Solo, abandonado, responsable de su propia miseria, sintiéndose culpable por el destino insospechado de su única compañera de vida, a quien dejó sola en medio del recrudecimiento de la guerra: la existencia de Ismael se vuelca por completo. El jardín, espacio que era epicentro de su felicidad y plenitud, se convierte, al igual que todo San José, en un territorio de guerra, su averno personal, en el que el miedo, la desesperación y el olvido borran todo rastro de un pasado mejor. La impotencia de no poder cambiar el rumbo de las cosas, mientras presencia el desmoronamiento de su mundo, corrobora la fragilidad de la existencia humana. “Las emociones muestran la vulnerabilidad esencial del hombre. No somos dioses, seres omnipotentes y omniscientes, razón por la que muchas de las cosas que nos afectan escapan a nuestro control y, por ello, suelen afectarnos negativamente” (Camps, 2011, p. 38 ). En últimas, ni las víctimas, ni Dios, ni la Iglesia, ni el Estado, tienen la capacidad de someter el impulso tanático que direcciona el actuar de los responsables del conflicto armado. La violencia política idiosincrática del país, en tanto manifestación del deseo y necesidad de ciertos grupos sociales de controlar y subyugar a la población para la consecución de sus fines particulares; evidencia el egoísmo y la maldad radical que cimientan la idea de nación que discursos marginales, como la novela de Rosero, exponen con diafanidad.
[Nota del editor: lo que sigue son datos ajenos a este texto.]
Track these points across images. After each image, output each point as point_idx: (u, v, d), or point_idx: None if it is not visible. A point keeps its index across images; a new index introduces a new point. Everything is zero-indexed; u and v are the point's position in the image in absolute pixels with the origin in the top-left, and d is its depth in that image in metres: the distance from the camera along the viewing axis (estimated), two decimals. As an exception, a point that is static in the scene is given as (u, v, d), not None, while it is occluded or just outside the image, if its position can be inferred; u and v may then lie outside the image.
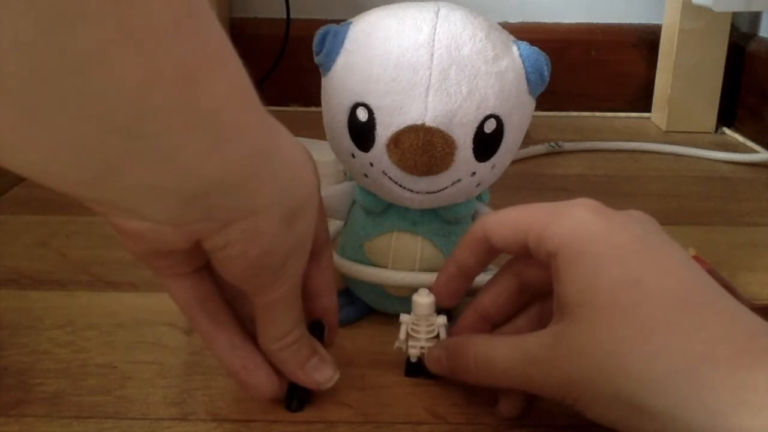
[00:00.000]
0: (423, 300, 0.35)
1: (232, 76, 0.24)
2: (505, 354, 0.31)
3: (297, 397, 0.33)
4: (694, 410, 0.25)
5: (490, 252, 0.34)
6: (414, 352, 0.35)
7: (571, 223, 0.30)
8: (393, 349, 0.36)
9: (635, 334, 0.27)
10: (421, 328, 0.35)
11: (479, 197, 0.40)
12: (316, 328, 0.35)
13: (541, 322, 0.33)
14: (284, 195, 0.27)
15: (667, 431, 0.26)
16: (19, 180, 0.64)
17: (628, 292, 0.28)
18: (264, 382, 0.32)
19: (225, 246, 0.26)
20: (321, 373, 0.33)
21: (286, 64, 0.89)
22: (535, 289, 0.34)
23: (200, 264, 0.31)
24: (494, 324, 0.35)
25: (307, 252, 0.30)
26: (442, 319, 0.35)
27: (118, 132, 0.20)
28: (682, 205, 0.62)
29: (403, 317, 0.35)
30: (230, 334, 0.32)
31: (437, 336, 0.35)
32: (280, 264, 0.29)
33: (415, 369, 0.36)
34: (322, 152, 0.63)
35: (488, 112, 0.34)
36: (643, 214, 0.32)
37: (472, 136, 0.35)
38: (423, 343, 0.35)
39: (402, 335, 0.35)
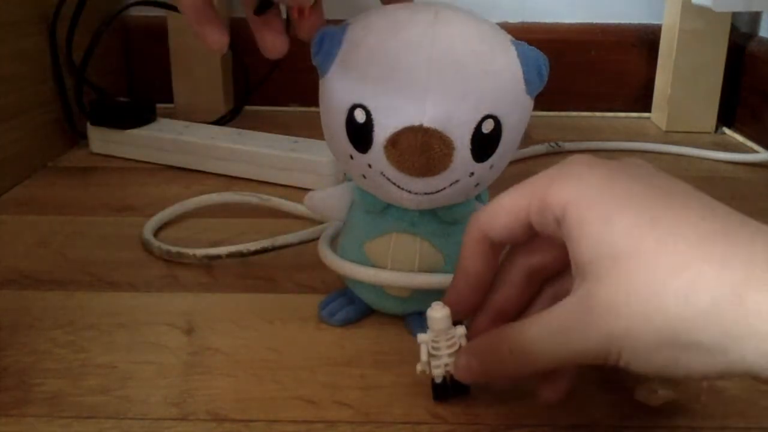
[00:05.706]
0: (438, 314, 0.32)
1: None
2: (536, 333, 0.29)
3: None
4: (743, 337, 0.23)
5: (493, 249, 0.33)
6: (439, 372, 0.33)
7: (572, 182, 0.29)
8: (416, 373, 0.33)
9: (666, 273, 0.25)
10: (441, 344, 0.32)
11: (478, 197, 0.40)
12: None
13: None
14: None
15: (718, 363, 0.24)
16: (19, 180, 0.64)
17: (646, 233, 0.26)
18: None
19: None
20: None
21: (286, 65, 0.88)
22: (542, 274, 0.33)
23: None
24: (510, 320, 0.33)
25: None
26: (461, 330, 0.33)
27: None
28: (682, 205, 0.62)
29: (421, 337, 0.33)
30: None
31: (459, 348, 0.33)
32: None
33: (443, 390, 0.34)
34: (321, 152, 0.63)
35: (486, 113, 0.34)
36: (638, 159, 0.31)
37: (470, 136, 0.35)
38: (446, 360, 0.32)
39: (423, 356, 0.33)
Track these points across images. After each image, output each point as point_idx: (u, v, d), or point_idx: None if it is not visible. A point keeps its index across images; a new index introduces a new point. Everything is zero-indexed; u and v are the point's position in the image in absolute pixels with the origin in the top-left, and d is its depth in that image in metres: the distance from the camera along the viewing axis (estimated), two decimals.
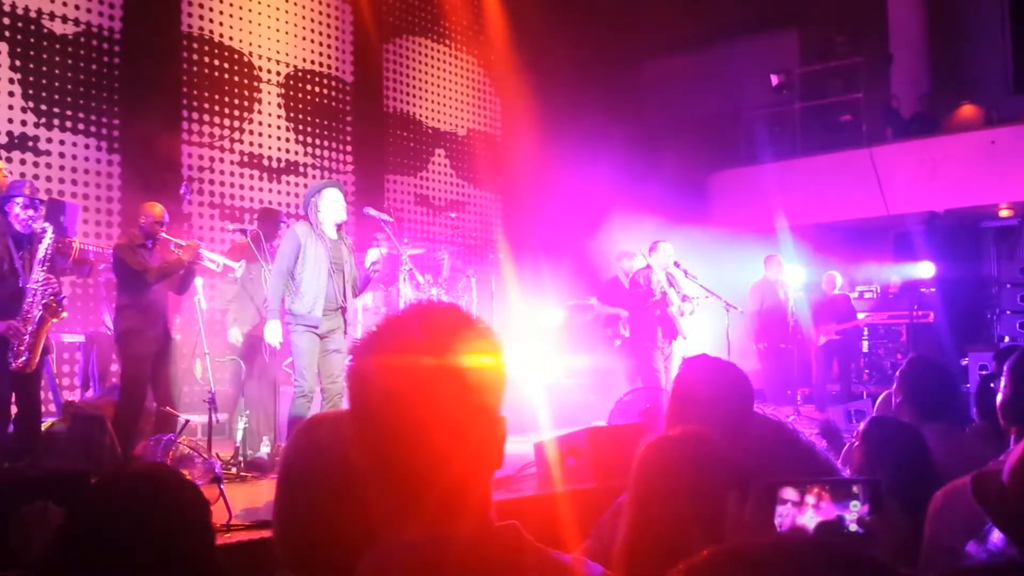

En la narración, el locus amoenus del protagonista no es el único topos que sufre una degradación extrema a causa del impacto degenerativo de la violencia, el jardín de Geraldina y el brasilero, contiguo al de Ismael, padece el mismo destino abyecto. A partir de la transformación de ambos paraísos personales en avernos, Rosero narra paralelamente la tragedia a la que se ve enfrentado no solo el profesor Pasos, voz del relato, sino también la deseada vecina, en quien el anciano voyeur fija su atención y concentra su mirada intrusa desde la primera página. Es importante resaltar que al igual que el protagonista-narrador, Geraldina es el único personaje que aparece a lo largo de toda la narración, desde el inicio hasta el final. Siendo esta particularidad una de las maneras en que el autor despliega su dialéctica de la violencia, pues la joven y extrovertida mujer se encuentra, en la primera parte del relato, en las antípodas del hombre senil e introvertido, no obstante, sus destinos se enlazan por la experiencia trágica de la guerra. Dos polos opuestos que se hacen semejantes al convertirse igualmente en víctimas y sobrevivir hasta los últimos momentos de la historia para ser testigos de la pérdida irreparable ocasionada por los ejércitos sin rostro.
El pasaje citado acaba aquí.